Sa mère, madame la baronne d’Ambleçay, était restée veuve après peu d’années d’un mariage heureux. Jeune encore, riche, décidée à ne jamais se remarier, elle n’eut pas le courage de se séparer de sa fille unique, et voulut elle-même se charger de son éducation.
Elle eut pour aides, dans cette tâche si difficile, un vieil abbé fort savant, très spirituel, plus original encore, et une institutrice anglaise. Par miracle, cette Anglaise était excellente musicienne; par un miracle plus grand, elle n’était nullement romanesque. Le prêtre et l’institutrice font encore aujourd’hui partie de la famille; sans aucun doute, ils finiront leurs jours au château d’Ambleçay, à discuter, sans pouvoir se mettre d’accord, leur système d’éducation. Car ils ont chacun un système. Il est vrai qu’ils n’en ont pas fait l’essai sur leur élève.
Ainsi, Louise eut le rare bonheur d’éviter les pensions et les couvents, dont l’air est si souvent fatal aux jeunes filles.

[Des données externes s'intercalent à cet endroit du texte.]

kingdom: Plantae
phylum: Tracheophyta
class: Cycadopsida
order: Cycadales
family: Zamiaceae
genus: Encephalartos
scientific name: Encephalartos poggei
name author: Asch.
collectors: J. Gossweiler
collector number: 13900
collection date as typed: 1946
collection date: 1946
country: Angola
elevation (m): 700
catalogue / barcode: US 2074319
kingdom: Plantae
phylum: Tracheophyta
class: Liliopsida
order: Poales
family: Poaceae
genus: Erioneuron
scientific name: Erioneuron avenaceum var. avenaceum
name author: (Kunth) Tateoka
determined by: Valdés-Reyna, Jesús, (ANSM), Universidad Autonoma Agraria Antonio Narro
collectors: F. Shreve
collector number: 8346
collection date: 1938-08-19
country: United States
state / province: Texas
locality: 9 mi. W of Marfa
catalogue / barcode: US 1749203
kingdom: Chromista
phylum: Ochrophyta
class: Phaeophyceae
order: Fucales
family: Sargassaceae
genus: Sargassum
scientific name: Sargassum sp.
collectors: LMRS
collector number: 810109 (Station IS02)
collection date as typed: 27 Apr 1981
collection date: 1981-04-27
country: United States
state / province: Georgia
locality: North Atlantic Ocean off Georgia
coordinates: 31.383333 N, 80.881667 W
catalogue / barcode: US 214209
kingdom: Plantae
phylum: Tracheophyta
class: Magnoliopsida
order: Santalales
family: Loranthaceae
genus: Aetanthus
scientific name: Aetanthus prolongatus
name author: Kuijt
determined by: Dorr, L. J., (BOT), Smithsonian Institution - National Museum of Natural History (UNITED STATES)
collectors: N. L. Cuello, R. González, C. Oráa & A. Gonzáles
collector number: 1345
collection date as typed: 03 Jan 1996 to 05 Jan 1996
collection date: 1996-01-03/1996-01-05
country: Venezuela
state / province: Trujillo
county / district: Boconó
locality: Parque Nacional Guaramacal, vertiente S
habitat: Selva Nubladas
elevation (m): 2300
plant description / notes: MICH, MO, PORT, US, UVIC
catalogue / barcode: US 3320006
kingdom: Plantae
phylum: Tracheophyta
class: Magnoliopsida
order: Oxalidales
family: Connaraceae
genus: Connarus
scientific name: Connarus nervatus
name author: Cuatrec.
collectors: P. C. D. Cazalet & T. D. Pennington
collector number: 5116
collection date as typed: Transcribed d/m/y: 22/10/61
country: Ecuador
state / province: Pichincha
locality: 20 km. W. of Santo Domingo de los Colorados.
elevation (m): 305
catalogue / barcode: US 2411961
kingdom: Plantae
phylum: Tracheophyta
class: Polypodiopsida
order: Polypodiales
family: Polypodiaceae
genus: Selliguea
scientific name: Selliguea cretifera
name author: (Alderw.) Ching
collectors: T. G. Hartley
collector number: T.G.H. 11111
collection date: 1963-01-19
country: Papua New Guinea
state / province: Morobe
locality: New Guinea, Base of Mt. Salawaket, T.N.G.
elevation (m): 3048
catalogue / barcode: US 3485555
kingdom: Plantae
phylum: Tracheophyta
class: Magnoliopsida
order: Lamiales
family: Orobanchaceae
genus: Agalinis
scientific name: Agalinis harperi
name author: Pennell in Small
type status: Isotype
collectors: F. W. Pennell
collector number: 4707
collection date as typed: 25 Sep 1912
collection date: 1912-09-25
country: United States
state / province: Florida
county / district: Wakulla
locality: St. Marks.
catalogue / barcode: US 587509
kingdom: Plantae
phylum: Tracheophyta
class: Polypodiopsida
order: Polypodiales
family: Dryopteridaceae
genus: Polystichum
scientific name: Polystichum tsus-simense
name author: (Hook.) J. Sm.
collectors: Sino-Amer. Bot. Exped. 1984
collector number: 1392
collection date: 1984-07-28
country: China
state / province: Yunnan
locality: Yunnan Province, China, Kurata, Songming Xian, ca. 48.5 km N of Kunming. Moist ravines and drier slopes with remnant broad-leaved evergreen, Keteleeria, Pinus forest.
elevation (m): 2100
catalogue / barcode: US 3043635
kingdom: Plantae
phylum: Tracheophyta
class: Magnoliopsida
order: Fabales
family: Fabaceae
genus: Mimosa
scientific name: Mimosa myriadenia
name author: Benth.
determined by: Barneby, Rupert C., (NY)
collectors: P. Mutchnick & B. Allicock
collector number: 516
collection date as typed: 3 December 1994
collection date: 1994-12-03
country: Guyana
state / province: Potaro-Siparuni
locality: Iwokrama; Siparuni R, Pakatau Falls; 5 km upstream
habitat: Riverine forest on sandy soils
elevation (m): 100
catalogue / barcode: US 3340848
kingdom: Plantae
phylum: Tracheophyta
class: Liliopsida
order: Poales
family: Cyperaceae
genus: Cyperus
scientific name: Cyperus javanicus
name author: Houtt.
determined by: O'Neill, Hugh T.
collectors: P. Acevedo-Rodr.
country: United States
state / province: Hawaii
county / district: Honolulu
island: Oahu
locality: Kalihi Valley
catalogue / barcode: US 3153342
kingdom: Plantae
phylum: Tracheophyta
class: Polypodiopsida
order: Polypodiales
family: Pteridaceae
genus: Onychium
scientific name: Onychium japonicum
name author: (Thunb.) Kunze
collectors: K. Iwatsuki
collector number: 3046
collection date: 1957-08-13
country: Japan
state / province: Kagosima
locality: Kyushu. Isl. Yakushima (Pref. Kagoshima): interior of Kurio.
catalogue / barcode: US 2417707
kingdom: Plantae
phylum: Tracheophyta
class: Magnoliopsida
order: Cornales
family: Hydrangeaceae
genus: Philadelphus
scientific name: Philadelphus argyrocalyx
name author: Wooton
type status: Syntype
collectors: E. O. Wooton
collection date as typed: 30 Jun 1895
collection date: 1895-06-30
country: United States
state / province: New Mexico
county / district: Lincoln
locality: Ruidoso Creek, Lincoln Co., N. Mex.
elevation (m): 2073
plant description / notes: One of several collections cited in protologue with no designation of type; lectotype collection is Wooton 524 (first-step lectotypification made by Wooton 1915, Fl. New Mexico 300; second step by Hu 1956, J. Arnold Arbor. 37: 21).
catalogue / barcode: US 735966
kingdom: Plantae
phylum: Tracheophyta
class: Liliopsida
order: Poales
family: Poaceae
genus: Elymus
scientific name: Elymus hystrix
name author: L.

Une brebis malsaine a plus tôt fait qu’un loup de mettre à mal tout un troupeau, et la plus sévère vigilance souvent ne peut pas écarter de telles brebis. Enfin les demoiselles rapportent de la meilleure des maisons d’éducation nombre de préjugés et de sottes idées, dont plus tard, dans le monde, elles ont mille peines à se défaire.
A cette éducation, sous les yeux de sa mère, Louise devait cette ignorance adorable, cette grâce instinctive, cette naïveté sereine, ses plus grands charmes, bien avant sa rare beauté.
Madame d’Ambleçay vivait fort retirée. Abîmée dans sa douleur, à la mort de son mari, elle s’était réfugiée dans son château, se refusant à voir personne. Plus tard, lorsque le temps eut séché ses larmes et ramené un sourire sur ses lèvres, elle ne voulut plus changer son genre de vie. Elle pensait que les plaisirs du monde ne valent pas ceux d’une calme retraite.